How the New York Times Lost the Scoop of Losing the Watergate Scoop
This week, a former New York Times editor revealed that the NYT got handed the Watergate storywell before the Washington Post had it, but they just...forgot about it, or something. Now the full scope of this foolishness is coming out; the comedy of errors continues to this day:
Charles Kaiser went and called up a bunch of NYT people to get their reactions to this madness, and it just gets more and more funny/ sad! The story: an NYT reporter, getting ready to leave the paper in 1972, had lunch with the FBI director, who tipped him off to the entire Watergate conspiracy; the reporter rushed back and gave the whole story to his editor, Robert Phelps; the reporter left the paper; Phelps just, uh, kinda sat on the tip and told nobody. Until now. This is crazy shit:
"I lead the bafflement brigade," Phelps told FCP in a telephone interview. "I have no recollection at all; and that baffles me. It is enough to make you question your sanity, of course"

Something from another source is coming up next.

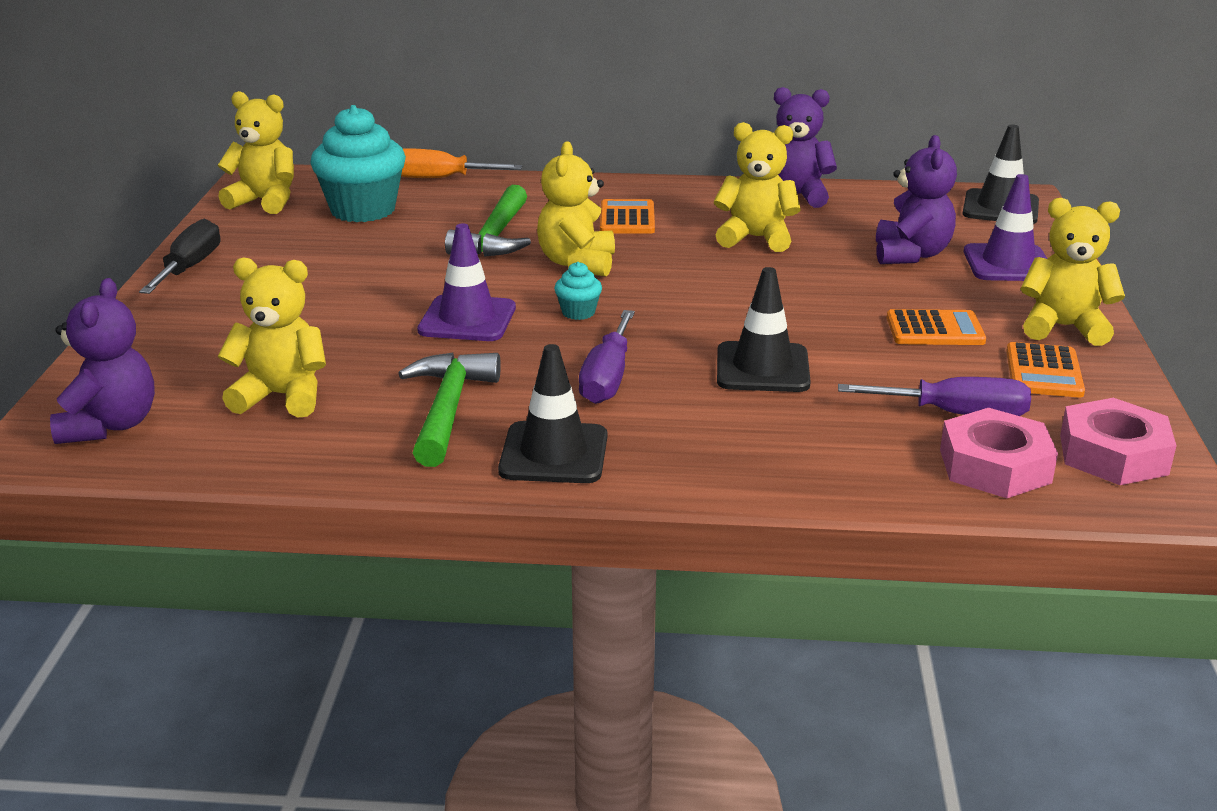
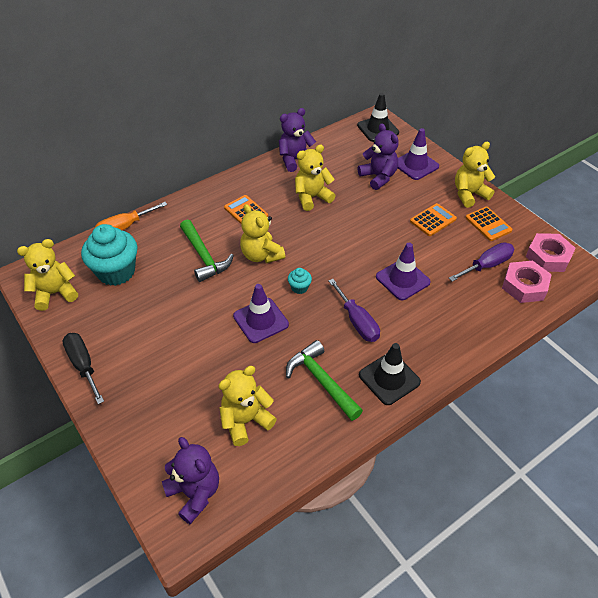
camera: 40 degrees left, 20 degrees up
black traffic cone [717,267,811,392] -> purple traffic cone [376,243,431,300]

YEA. The other NYT people who were trying to match the WP's Watergate reporting in 1972 are all like UM HEY YEA WOULD HAVE BEEN NICE TO MENTION THAT, JESUS. You can almost hear them digging their fingernails into their palms until drops of blood emerge.
The final indignity: the original reporter who got the tip, Robert Smith, finally decides to at least give the NYT the scoop on how they lost the scoop. But that got lost!
Only after he learned that Phelps was going to publish the whole story did Smith decide to write his own version of these events—in an op-ed piece that he submitted to The New York Times. Smith said he submitted the piece without contacting anyone at the paper, and he never received any response to it. Andrew Rosenthal told FCP yesterday that the op-ed page could not find any record of ever having received a piece from Smith. After failing to place it in the Times, Smith offered the piece to the American Journalism Review, which this week posted it on its website.